1 – Como o leigo pode entender a Slow Medicine?

Ela é a medicina baseada no tripé “sóbria, justa e respeitosa”, procurando a abordagem centrada na pessoa, utilizando das evidências científicas para uma prática racional dos recursos em saúde. A soma explosiva de uma sociedade que deposita no consumo a sua felicidade, com tecnologias em saúde no seu ápice e a doença como centro fez com que os profissionais de saúde fossem chamados à humanização. Para reforçar esse processo, um movimento chamado Slow Medicine surgiu em Torino, Itália, em 2011, trazendo para o centro do cuidado o ator primordial: o paciente.

2 – O movimento tem força no Brasil?

O movimento Slow Medicine vem se espalhando pelo mundo e, no Brasil, foi traduzido como medicina sem pressa.  É conduzido por um grupo de profissionais que têm o geriatra José Carlos Campos Velho como um dos seus idealizadores mais atuantes, a partir de São Paulo, e cada vez mais merece a atenção de médicos e a compreensão dos pacientes.

3 – Além da maior atenção ao paciente, o que a Slow difere da medicina tradicional?

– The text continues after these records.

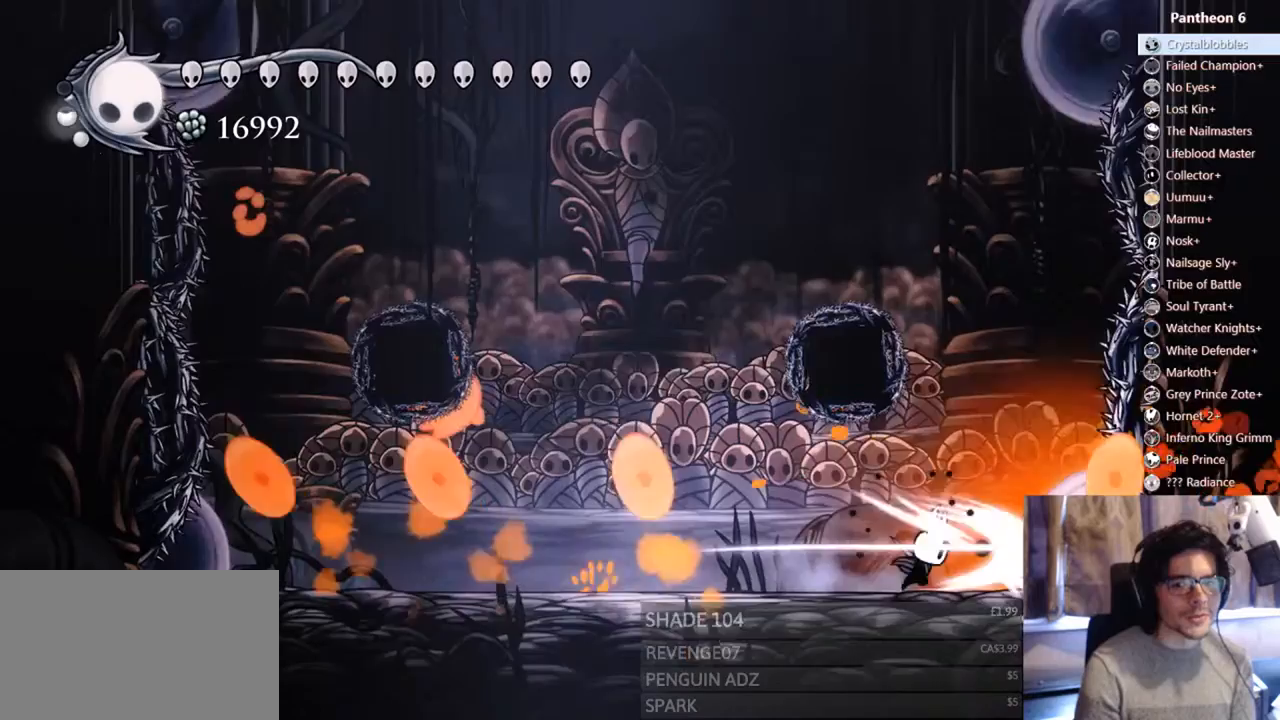
{"dt_ms": 1000, "buttons": ["X", "DPAD_LEFT"], "left_stick": "center", "right_stick": "center"}
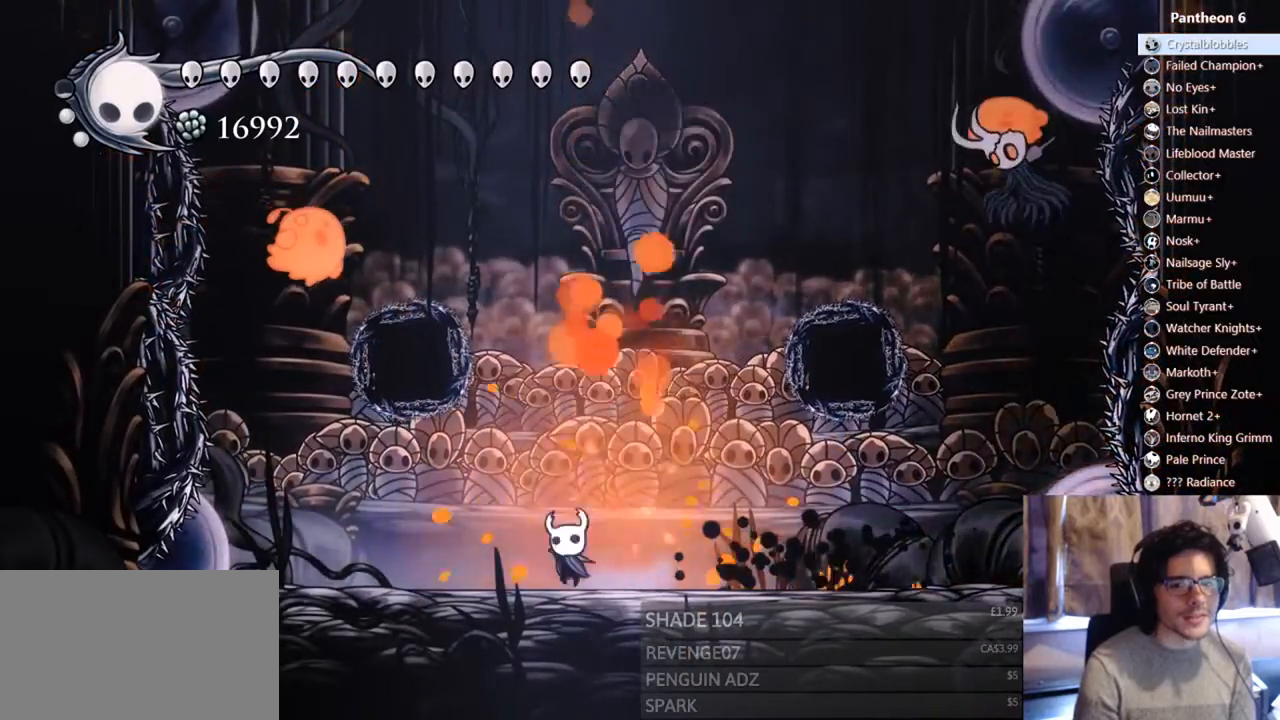
{"dt_ms": 500, "buttons": ["DPAD_RIGHT"], "left_stick": "center", "right_stick": "center", "events": [[33, "X", "up"], [100, "DPAD_LEFT", "up"], [167, "DPAD_RIGHT", "down"]]}
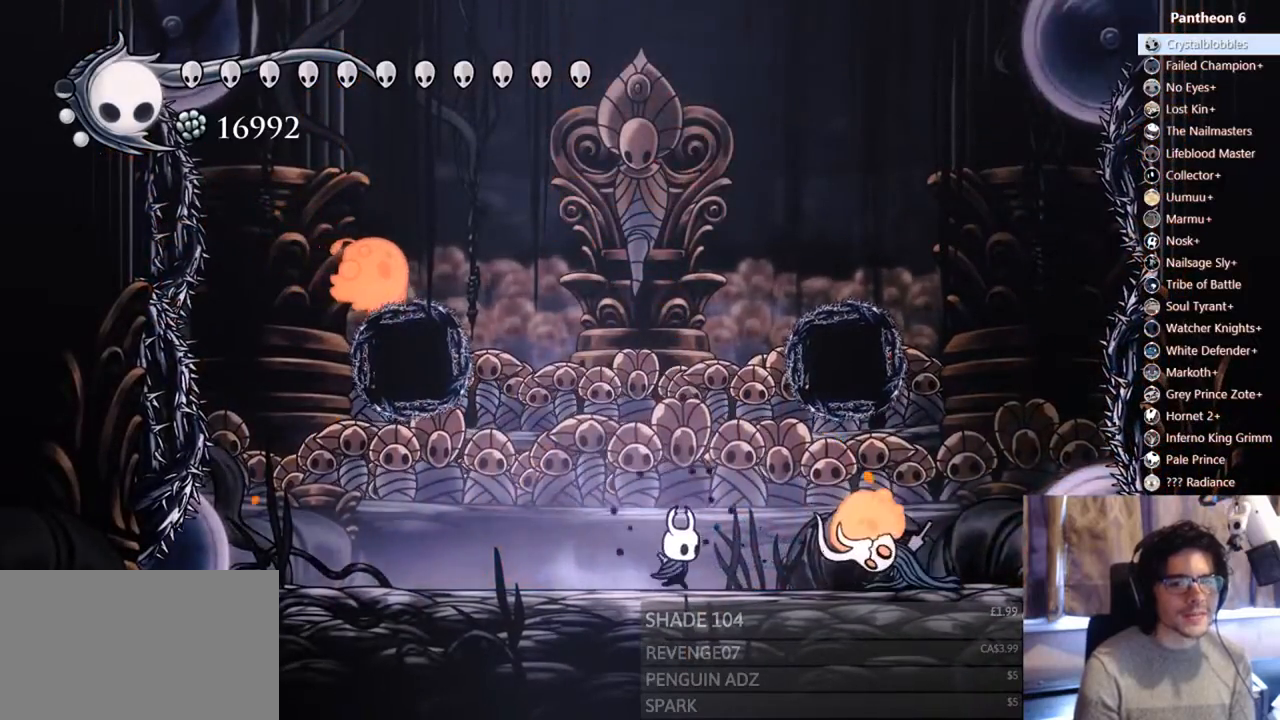
{"dt_ms": 500, "buttons": ["X", "DPAD_RIGHT"], "left_stick": "center", "right_stick": "center", "events": [[133, "X", "down"], [367, "X", "up"], [467, "X", "down"]]}
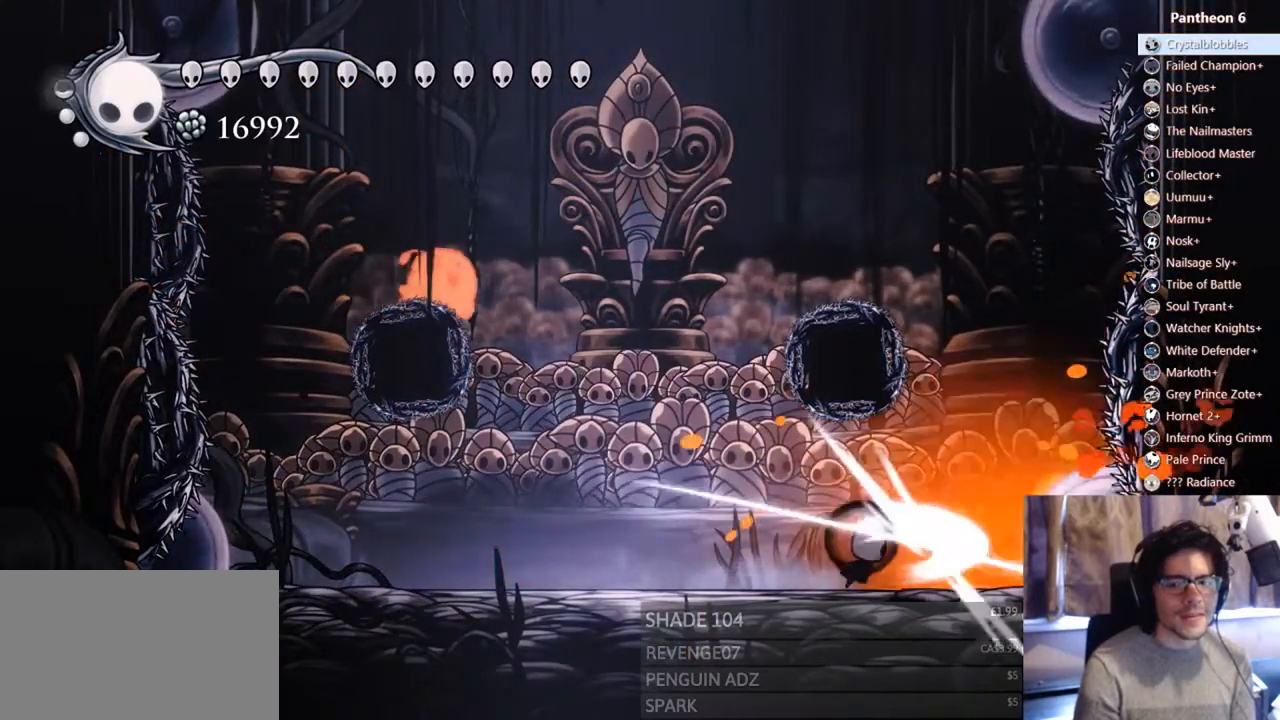
{"dt_ms": 500, "buttons": ["R2", "DPAD_LEFT"], "left_stick": "center", "right_stick": "center", "events": [[133, "X", "up"], [267, "DPAD_RIGHT", "up"], [267, "X", "down"], [333, "DPAD_LEFT", "down"], [400, "R2", "down"], [433, "X", "up"]]}
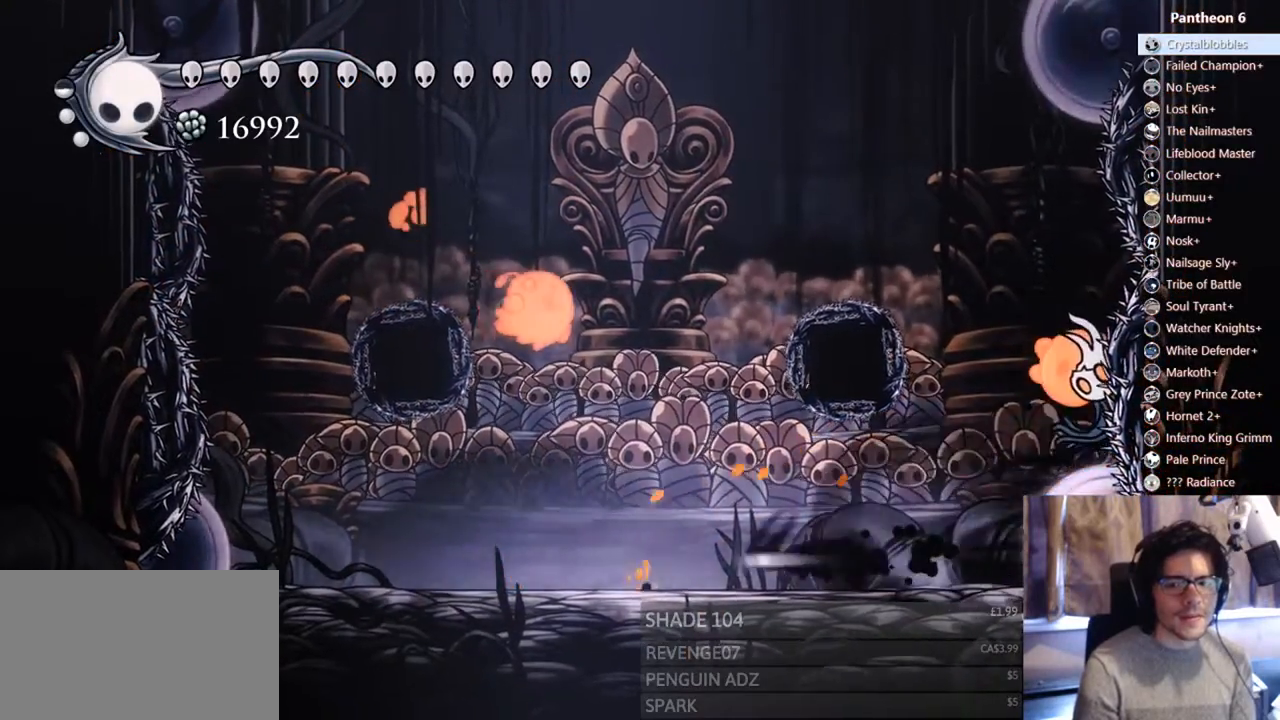
{"dt_ms": 500, "buttons": ["A", "X", "DPAD_UP", "DPAD_LEFT"], "left_stick": "center", "right_stick": "center", "events": [[100, "R2", "up"], [133, "DPAD_LEFT", "up"], [367, "DPAD_UP", "down"], [400, "A", "down"], [433, "X", "down"], [467, "DPAD_LEFT", "down"]]}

Acreditamos no mote de que a abordagem centrada na doença, no check up regular, era o melhor caminho à boa saúde. Isso não é bem verdade. Uma rede global independente de pesquisadores, profissionais, pacientes, cuidadores e pessoas interessadas em saúde, a Cochrane, publicou em 2012 um estudo que verificou se a realização de exames anuais reduzia morbidade e/ou mortalidade. Pasmem, não reduz. E, o pior: os sobrediagnósticos levaram os pacientes à condição de “doentes”, sendo submetidos a intervenções desnecessárias e, consequentemente, a mais danos do que benefícios. É isso que a Slow Medicine quer evitar.

Serviço:

Palestra com José Carlos Aquino de Campos Velho

Data: 26/8/2017

Horário: 10h às 13h

Preço: R$ 15 para alunos e R$ 25 para profissionais de saúde.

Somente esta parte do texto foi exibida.